Sunday, 10 October 2010

Sunday 10.10.10

                It’s probably never a good idea to make major business decisions on a Saturday afternoon.  They have to survive until Monday, and that’s a whole day away.
                My plan to become the Mrs Kipling of the biscuit world was immediately kiboshed by the OH reminding me that we were due to relocate from our small village to his brother’s small village for lunch.  Now, I have nothing against his brother or his brother’s small village, but it did rather preclude the possibility of making more biscuits.  My attempt to out-biscuit Tesco would have to wait.
                You would have thought that there’s not much difference between one small village and another, especially when they’re both in shire country, but you’d be surprised.  The adjacent shire is quite different and has even noticeably started adapting to autumnal colours.  Or maybe they just have a different kind of tree.  Anyway, it was a change and I didn’t have to cook lunch either.  His brother hasn’t lived there long and the only pub in the village, The Sodding Sparrow as we call it, does do meals, but the OH’sB had decided to cook, some of the meal being sourced from his garden.  And very pleasant it was too.  The sun shone, the wine flowed (no sign of cocktails – maybe the OH had forbidden them) and after a while it was suggested that we go for a walk.
                I quite like walking.  I regularly walk from one end of our village to the other rather than drive – I object to the pollution it causes and besides, once I’ve negotiated the car out of the drive and in the swarming horses and tractors, driven to the other end of the village and managed to park(-ish - one day I will learn to parallel park, I promise), it would have been quicker to walk.  But one thing I do manage when walking is to dress appropriately.  In other words, I don’t wear high heels to go for a walk.  Had I realised I would be attempting a post-prandial walk, across fields, I would have worn something different. 
                “I’m sure you’ll manage,” the OH instructed me.
                We started off quite well.  The OH’sB had brought a map with him, circa 1950 but it still had footpaths printed on it, and we set off past The Sodding Sparrow and up the footpath – encouragingly signposted as such.  After that, things deteriorated. 
                Firstly, there were cows in the first field.  I don’t mind cows, they provide milk and eventually sirloin steak.  But they also provide cowpats.  The pleasure of walking in the countryside is mitigated somewhat by not being able to look around you as you watch carefully where you walk.  Still, we were heading for the other side of the field, to walk through a wood and to yet another village.  There was a gate clearly visible and what looked like a stile next to it.
                On reaching said stile, however, there was a problem.  The stepping part of it was absent, which meant that proper clambering was essential.  Into the brambles and nettles that thronged the other side.  Never mind, you say, go through the gate.  Which was padlocked.  So climb over it, wimp!  Not past the barbed wire, I say.  The OH and the OH’sB gave me a look as if to say, just because you’re wearing high heels, and this time we’ll let you off.  We set off back the way we had come and an alternative walk around the edge of the village was suggested.  It would involve a different field but the OH’sB knew there was no padlock to the gate.
                What he hadn’t accounted for was the group of curious bullocks.  “Hello bully beef!” he said to the one nearest him.  I stood well back, near the stile we had just climbed.  “It’s fine,” said the OH, “leave them alone and they won’t be interested.”
                For uninterested bullocks, they were coming awfully close.  The remainder of the group started walking and then trotting in our direction.  I didn’t see how close they got because I was already climbing back over the stile and heading back across the newly planted field which therefore had plenty of loose muddy clumps.  You can imagine the state of my shoes when we got back to the OH’sB’s house.  There was no further suggestion of any kind of perambulation.
                We headed home not long after that.  Well, one village is much like another, isn’t it?


  1. Delighted to see The Sodding Sparrow got a namecheck!
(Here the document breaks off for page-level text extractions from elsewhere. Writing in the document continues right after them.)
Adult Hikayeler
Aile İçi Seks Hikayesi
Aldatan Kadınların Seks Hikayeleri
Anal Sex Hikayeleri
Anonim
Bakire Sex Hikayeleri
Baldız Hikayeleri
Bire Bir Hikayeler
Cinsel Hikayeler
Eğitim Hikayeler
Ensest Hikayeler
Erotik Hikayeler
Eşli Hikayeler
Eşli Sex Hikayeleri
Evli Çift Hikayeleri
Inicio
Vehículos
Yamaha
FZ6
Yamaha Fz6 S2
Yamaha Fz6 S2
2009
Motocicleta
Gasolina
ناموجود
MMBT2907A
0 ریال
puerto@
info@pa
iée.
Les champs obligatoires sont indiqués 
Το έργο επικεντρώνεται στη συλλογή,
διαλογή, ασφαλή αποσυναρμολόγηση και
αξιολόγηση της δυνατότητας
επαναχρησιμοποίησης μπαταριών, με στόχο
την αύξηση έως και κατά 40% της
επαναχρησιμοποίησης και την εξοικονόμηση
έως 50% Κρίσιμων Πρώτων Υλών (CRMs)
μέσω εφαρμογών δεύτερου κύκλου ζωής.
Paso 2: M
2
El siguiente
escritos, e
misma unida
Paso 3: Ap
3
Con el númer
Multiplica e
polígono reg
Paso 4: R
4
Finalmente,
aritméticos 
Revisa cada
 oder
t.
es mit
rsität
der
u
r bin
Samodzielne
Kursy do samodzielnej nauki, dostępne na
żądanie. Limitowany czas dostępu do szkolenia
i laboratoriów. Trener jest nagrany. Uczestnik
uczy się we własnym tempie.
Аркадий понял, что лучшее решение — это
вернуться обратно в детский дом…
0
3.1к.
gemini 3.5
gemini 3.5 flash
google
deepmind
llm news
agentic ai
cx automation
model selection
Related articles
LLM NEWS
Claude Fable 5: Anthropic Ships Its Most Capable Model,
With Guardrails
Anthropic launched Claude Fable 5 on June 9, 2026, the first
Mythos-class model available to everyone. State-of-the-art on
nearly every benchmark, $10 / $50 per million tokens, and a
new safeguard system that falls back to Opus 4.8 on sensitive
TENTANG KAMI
I was wondering about renaming it The something Pheasant, just looking for the right adjective.

  2. Fear not for the deleterious effect on the UK supply of baked goods which your ramble may have effected, since the Grumbler spent most of his Sunday slaving over a collection of hot cake tins.

    Whilst the end results (judging from the sated smiles of the people in the office) seem to have been deemed acceptable (I must try my space-cake recipe on them sometime, ho ho ho)I am concerned that I *could* be chased by the Appellation Controlee police, having passed two of the end results off as (a) Dundee cake and (b) Madiera.

    Perhaps I can claim that my oven is in fact a Tardis and is indeed capable of baking in two places at once, neither being a place where I, in fact, am. This is something I intend to investigate further since, should I be successful, I will clearly be able to roast a considerably larger Turkey for Christmas this year.